It turns out there were some infelicities with pg_dump as well as with
pg_restore.
I think the attached patch does the right thing. I'll keep testing -
I'll be happier if other people bang on it too.
After looking this over, I think the original patch was just
fundamentally wrong and needs to be largely rewritten. The basic
error was in saying that the existing options --schema-only and
--data-only were equivalent to particular cases of --section, which
they are not. The proposed new patch does not make this better;
it just makes the logic even more spaghetti-ish.
I think what we need is to rip all that out and treat --section as being
a new option that's not tied to the old ones in any way, but is an
entirely orthogonal filter.
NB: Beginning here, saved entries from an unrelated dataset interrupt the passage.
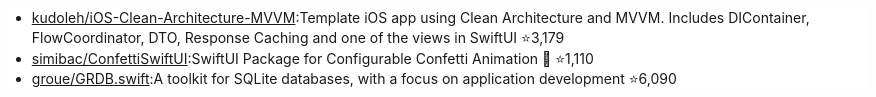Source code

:* [kudoleh/iOS-Clean-Architecture-MVVM](https://github.com/kudoleh/iOS-Clean-Architecture-MVVM):Template iOS app using Clean Architecture and MVVM. Includes DIContainer, FlowCoordinator, DTO, Response Caching and one of the views in SwiftUI ⭐3,179
* [simibac/ConfettiSwiftUI](https://github.com/simibac/ConfettiSwiftUI):SwiftUI Package for Configurable Confetti Animation 🎉 ⭐1,110
* [groue/GRDB.swift](https://github.com/groue/GRDB.swift):A toolkit for SQLite databases, with a focus on application development ⭐6,090
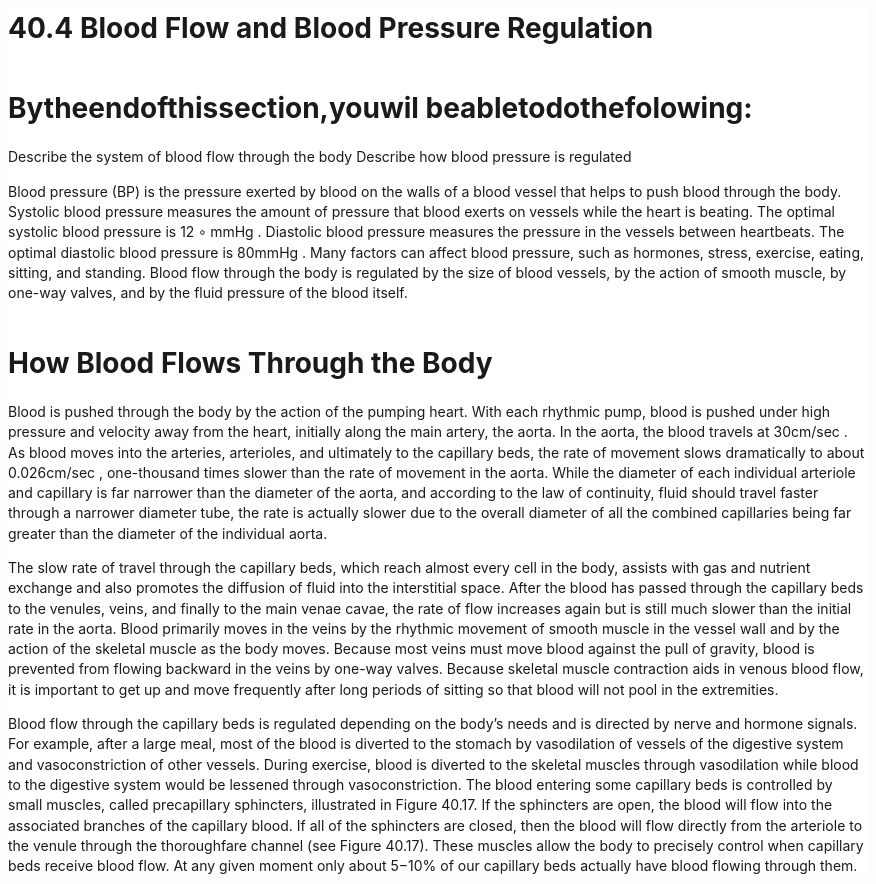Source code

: # 40.4 Blood Flow and Blood Pressure Regulation

# Bytheendofthissection,youwil beabletodothefolowing:

Describe the system of blood flow through the body Describe how blood pressure is regulated

Blood pressure (BP) is the pressure exerted by blood on the walls of a blood vessel that helps to push blood through the body. Systolic blood pressure measures the amount of pressure that blood exerts on vessels while the heart is beating. The optimal systolic blood pressure is $1 2 { \circ } \mathrm { m m H g }$ . Diastolic blood pressure measures the pressure in the vessels between heartbeats. The optimal diastolic blood pressure is ${ 8 0 } \mathrm { m m H g }$ . Many factors can affect blood pressure, such as hormones, stress, exercise, eating, sitting, and standing. Blood flow through the body is regulated by the size of blood vessels, by the action of smooth muscle, by one-way valves, and by the fluid pressure of the blood itself.

# How Blood Flows Through the Body

Blood is pushed through the body by the action of the pumping heart. With each rhythmic pump, blood is pushed under high pressure and velocity away from the heart, initially along the main artery, the aorta. In the aorta, the blood travels at $3 0 { \mathrm { c m / s e c } }$ . As blood moves into the arteries, arterioles, and ultimately to the capillary beds, the rate of movement slows dramatically to about $0 . 0 2 6 \mathrm { c m / s e c }$ , one-thousand times slower than the rate of movement in the aorta. While the diameter of each individual arteriole and capillary is far narrower than the diameter of the aorta, and according to the law of continuity, fluid should travel faster through a narrower diameter tube, the rate is actually slower due to the overall diameter of all the combined capillaries being far greater than the diameter of the individual aorta.

The slow rate of travel through the capillary beds, which reach almost every cell in the body, assists with gas and nutrient exchange and also promotes the diffusion of fluid into the interstitial space. After the blood has passed through the capillary beds to the venules, veins, and finally to the main venae cavae, the rate of flow increases again but is still much slower than the initial rate in the aorta. Blood primarily moves in the veins by the rhythmic movement of smooth muscle in the vessel wall and by the action of the skeletal muscle as the body moves. Because most veins must move blood against the pull of gravity, blood is prevented from flowing backward in the veins by one-way valves. Because skeletal muscle contraction aids in venous blood flow, it is important to get up and move frequently after long periods of sitting so that blood will not pool in the extremities.

Blood flow through the capillary beds is regulated depending on the body’s needs and is directed by nerve and hormone signals. For example, after a large meal, most of the blood is diverted to the stomach by vasodilation of vessels of the digestive system and vasoconstriction of other vessels. During exercise, blood is diverted to the skeletal muscles through vasodilation while blood to the digestive system would be lessened through vasoconstriction. The blood entering some capillary beds is controlled by small muscles, called precapillary sphincters, illustrated in Figure 40.17. If the sphincters are open, the blood will flow into the associated branches of the capillary blood. If all of the sphincters are closed, then the blood will flow directly from the arteriole to the venule through the thoroughfare channel (see Figure 40.17). These muscles allow the body to precisely control when capillary beds receive blood flow. At any given moment only about $5 \mathrm { - } 1 0 \%$ of our capillary beds actually have blood flowing through them.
The right place to implement it (for either
pg_dump or pg_restore) is in the TOC-scanning loops in
pg_backup_archiver.c, which can track which section they are in fairly
easily (probably define it as being the current item's section unless
that's SECTION_NONE, in which case use the previous section value).
BTW, I'm thinking we could make that code simpler and faster if the
_tocEntryRequired logic were done only once in an initial pass, and then
we stored the teReqs result into a work field in the TocEntry struct
for use in later passes.
Andrew told me off-list that he would be unavailable due to travel for
awhile, so I will have a go at fixing this.
regards, tom lane